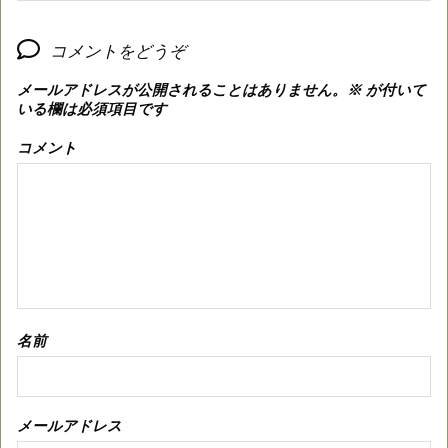
コメントをどうぞ
メールアドレスが公開されることはありません。
※
が付いて
いる欄は必須項目です
コメント
名前
メールアドレス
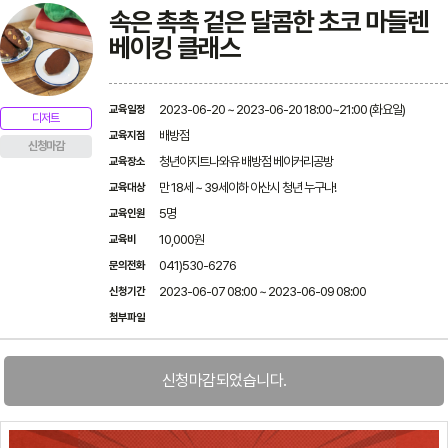
속은 촉촉 겉은 달콤한 초코 마들렌
베이킹 클래스
2023-06-20 ~ 2023-06-20 18:00~21:00 (화요일)
교육일정
디저트
배방점
교육지점
신청마감
청년아지트나와유 배방점 베이커리공방
교육장소
만 18세 ~ 39세이하 아산시 청년 누구나!
교육대상
5명
교육인원
10,000원
교육비
041)530-6276
문의전화
2023-06-07 08:00 ~ 2023-06-09 08:00
신청기간
첨부파일
신청마감되었습니다.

○ ○ ○

» **Work order**
A word-for-word restatement of the records above from the line containing "속은 촉촉 겉은 달콤한 초코 마들렌" to their final line is all the answer should hold.

» **Output**
속은 촉촉 겉은 달콤한 초코 마들렌
베이킹 클래스
2023-06-20 ~ 2023-06-20 18:00~21:00 (화요일)
교육일정
디저트
배방점
교육지점
신청마감
청년아지트나와유 배방점 베이커리공방
교육장소
만 18세 ~ 39세이하 아산시 청년 누구나!
교육대상
5명
교육인원
10,000원
교육비
041)530-6276
문의전화
2023-06-07 08:00 ~ 2023-06-09 08:00
신청기간
첨부파일
신청마감되었습니다.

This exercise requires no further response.